• **GIVEN RECORDS**:
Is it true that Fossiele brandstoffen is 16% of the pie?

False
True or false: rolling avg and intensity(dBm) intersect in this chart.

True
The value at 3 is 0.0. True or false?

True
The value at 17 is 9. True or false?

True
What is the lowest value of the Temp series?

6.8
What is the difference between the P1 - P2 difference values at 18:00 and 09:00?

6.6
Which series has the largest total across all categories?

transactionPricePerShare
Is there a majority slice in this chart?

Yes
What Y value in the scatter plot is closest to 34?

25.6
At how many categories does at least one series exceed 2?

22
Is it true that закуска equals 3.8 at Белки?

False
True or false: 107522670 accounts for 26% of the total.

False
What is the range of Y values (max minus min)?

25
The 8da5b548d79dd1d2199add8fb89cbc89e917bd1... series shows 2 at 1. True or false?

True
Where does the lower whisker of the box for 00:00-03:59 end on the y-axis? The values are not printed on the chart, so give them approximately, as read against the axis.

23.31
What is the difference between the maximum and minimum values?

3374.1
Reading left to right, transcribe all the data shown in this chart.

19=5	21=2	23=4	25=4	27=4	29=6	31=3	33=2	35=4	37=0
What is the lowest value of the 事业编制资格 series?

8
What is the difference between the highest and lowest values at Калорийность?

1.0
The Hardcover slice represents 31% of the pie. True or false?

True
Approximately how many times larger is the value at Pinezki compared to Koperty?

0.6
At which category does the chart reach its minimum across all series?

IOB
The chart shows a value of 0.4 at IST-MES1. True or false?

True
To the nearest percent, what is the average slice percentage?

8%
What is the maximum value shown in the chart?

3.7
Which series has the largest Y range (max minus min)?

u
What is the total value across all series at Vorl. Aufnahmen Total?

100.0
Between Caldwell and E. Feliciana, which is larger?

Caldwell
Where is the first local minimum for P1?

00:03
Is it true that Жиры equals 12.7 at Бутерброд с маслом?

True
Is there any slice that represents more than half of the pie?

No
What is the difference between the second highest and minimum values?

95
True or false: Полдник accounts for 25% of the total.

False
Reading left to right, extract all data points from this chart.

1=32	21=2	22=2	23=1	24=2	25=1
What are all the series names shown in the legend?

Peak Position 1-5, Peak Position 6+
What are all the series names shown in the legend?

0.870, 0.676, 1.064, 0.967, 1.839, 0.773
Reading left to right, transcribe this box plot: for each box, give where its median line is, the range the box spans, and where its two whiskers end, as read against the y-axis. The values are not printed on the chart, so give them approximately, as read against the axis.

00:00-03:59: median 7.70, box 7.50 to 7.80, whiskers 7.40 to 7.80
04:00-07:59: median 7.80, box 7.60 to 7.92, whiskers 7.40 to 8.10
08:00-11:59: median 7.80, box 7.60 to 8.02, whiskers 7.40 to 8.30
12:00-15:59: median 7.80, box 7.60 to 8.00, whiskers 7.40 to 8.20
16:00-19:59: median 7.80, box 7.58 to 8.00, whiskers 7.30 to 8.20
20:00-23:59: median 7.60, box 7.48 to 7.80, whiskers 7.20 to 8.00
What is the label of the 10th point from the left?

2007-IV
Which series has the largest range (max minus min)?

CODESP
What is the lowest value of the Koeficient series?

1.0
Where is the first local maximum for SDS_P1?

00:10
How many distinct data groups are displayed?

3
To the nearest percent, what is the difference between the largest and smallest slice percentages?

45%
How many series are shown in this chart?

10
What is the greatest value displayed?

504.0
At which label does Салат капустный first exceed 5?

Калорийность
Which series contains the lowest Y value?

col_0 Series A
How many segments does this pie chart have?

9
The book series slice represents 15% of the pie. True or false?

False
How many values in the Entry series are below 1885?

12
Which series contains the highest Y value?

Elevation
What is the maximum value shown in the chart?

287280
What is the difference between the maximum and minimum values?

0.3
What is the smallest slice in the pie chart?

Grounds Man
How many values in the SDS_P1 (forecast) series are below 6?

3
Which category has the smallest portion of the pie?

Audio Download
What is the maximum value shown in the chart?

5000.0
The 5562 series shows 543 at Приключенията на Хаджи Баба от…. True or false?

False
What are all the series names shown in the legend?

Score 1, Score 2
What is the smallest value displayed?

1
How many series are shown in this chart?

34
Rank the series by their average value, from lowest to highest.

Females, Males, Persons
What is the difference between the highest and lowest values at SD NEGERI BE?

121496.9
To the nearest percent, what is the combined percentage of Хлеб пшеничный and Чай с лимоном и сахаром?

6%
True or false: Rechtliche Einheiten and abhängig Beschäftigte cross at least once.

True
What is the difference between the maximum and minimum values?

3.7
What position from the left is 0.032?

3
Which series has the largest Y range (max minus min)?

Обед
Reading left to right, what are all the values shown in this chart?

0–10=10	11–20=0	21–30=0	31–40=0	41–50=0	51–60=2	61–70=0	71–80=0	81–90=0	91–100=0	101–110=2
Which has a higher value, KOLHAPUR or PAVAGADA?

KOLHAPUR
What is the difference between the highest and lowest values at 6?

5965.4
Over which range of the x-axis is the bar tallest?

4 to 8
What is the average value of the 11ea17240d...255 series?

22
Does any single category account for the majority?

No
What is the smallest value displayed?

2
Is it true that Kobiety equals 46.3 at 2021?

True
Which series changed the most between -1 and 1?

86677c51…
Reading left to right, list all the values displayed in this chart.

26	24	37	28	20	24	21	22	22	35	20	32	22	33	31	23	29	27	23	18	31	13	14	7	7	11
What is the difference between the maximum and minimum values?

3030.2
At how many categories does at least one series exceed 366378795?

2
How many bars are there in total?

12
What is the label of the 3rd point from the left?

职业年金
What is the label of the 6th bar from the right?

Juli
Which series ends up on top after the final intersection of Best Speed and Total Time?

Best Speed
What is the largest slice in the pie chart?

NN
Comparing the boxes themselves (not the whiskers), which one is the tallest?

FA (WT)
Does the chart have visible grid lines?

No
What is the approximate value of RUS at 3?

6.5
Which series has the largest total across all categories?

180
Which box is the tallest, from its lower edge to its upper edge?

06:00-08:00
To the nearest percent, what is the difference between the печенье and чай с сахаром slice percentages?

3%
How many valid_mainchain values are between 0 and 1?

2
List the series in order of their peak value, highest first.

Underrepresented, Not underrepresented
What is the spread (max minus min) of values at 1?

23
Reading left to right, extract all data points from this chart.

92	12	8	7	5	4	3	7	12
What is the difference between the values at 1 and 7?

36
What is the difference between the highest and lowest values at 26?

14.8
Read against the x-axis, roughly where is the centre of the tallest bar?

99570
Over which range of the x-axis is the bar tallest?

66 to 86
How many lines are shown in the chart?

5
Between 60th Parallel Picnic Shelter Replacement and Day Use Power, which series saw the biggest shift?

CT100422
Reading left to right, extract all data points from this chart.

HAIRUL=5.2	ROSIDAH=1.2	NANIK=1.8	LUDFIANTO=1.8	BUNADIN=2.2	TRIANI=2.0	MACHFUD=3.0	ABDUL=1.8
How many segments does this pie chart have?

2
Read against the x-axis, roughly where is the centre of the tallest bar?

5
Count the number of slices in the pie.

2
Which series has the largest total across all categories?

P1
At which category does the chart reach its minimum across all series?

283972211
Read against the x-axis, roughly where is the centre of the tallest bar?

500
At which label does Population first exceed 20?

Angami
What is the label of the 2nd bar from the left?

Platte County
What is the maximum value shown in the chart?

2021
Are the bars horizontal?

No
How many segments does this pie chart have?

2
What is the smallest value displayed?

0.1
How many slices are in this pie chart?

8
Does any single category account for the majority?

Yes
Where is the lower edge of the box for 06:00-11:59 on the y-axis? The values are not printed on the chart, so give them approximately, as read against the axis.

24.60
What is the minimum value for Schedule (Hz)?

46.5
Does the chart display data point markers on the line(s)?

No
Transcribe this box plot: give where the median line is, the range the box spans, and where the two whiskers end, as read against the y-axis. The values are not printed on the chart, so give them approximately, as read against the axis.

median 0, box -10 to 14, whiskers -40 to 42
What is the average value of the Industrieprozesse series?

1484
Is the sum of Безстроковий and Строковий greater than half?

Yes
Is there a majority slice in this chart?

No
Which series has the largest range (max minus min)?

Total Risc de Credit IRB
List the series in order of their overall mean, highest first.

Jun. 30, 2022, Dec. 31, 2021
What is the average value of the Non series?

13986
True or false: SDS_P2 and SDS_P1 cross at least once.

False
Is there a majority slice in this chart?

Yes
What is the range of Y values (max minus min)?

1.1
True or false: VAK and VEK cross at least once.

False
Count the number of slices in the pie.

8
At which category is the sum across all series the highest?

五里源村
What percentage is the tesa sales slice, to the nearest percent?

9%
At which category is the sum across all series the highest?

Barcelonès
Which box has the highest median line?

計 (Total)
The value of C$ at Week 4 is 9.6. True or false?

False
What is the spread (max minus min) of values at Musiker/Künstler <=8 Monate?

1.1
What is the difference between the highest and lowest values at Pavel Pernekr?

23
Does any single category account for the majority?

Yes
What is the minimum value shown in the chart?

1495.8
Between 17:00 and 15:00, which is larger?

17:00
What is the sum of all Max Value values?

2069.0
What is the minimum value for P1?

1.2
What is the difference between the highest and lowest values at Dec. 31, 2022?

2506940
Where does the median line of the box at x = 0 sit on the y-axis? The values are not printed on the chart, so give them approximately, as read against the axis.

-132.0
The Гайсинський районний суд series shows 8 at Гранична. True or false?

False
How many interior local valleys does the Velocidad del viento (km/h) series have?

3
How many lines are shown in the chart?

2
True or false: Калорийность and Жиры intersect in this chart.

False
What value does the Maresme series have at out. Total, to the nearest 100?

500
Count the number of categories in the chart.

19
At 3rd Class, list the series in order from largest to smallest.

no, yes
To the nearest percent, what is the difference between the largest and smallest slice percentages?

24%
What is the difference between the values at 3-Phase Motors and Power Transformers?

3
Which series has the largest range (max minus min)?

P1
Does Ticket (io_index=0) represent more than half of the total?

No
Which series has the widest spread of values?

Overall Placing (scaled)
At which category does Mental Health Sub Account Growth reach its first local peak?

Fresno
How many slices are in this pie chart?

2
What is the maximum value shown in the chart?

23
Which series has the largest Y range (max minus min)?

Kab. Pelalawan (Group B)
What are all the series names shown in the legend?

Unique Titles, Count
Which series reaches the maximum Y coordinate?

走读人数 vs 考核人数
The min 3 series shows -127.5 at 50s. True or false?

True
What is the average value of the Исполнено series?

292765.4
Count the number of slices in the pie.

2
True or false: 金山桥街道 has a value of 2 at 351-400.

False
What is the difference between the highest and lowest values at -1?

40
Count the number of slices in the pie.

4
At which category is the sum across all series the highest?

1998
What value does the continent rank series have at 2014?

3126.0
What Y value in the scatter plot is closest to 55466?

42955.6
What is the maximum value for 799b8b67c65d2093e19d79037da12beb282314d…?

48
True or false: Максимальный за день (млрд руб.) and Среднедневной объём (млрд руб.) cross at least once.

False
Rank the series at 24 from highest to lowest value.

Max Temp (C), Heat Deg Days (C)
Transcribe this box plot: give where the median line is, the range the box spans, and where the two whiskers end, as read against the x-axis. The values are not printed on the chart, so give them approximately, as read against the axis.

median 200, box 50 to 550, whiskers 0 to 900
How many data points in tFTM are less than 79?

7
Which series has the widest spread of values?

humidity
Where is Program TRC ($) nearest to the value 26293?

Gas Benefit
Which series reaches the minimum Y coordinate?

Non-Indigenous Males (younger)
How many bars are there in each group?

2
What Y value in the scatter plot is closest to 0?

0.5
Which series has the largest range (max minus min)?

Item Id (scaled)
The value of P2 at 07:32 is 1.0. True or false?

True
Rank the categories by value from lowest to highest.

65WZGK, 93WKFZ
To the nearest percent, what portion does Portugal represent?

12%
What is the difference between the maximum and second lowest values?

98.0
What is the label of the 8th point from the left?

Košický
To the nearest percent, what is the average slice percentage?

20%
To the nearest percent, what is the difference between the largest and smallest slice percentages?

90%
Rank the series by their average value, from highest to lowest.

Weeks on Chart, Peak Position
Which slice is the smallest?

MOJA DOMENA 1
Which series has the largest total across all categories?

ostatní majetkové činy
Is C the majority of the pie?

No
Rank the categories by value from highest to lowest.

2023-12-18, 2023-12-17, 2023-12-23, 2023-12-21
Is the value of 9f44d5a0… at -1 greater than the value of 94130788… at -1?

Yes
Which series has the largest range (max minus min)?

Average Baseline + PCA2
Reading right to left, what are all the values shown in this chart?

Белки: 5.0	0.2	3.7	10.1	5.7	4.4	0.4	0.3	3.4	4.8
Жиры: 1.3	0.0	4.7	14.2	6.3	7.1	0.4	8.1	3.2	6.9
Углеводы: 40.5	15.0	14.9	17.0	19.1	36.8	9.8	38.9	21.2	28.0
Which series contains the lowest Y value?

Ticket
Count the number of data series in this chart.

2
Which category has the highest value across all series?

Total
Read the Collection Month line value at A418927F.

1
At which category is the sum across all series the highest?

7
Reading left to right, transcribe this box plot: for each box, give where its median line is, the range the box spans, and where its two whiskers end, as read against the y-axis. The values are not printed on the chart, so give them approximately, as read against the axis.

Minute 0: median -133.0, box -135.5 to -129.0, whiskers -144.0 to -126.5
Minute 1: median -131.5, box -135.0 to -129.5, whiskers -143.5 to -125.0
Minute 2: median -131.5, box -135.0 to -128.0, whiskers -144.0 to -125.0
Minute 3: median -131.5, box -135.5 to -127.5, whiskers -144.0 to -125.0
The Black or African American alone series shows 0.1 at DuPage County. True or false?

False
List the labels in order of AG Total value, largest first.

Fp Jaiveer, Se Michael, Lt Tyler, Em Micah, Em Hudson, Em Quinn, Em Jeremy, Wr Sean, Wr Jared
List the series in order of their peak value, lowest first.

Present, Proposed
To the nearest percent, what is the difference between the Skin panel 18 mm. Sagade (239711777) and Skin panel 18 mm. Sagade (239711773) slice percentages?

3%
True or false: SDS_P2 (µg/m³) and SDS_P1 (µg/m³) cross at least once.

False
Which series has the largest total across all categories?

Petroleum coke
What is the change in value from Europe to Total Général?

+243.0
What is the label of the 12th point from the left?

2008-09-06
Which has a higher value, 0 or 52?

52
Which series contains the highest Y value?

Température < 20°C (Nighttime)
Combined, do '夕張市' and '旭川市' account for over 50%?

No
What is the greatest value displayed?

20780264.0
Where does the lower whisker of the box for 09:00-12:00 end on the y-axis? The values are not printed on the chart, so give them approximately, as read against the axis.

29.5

• **EXERCISE DESCRIPTION**: Can you rewrite only the items starting with the line containing "Non-Indigenous Males (younger)" and going on through the line containing "What is the label of the 8th", with "scatter plot" changed to "scatter chart" and everything else kept the same?

• **SOLUTION TO THIS PROBLEM**:
Non-Indigenous Males (younger)
How many bars are there in each group?

2
What Y value in the scatter chart is closest to 0?

0.5
Which series has the largest range (max minus min)?

Item Id (scaled)
The value of P2 at 07:32 is 1.0. True or false?

True
Rank the categories by value from lowest to highest.

65WZGK, 93WKFZ
To the nearest percent, what portion does Portugal represent?

12%
What is the difference between the maximum and second lowest values?

98.0
What is the label of the 8th point from the left?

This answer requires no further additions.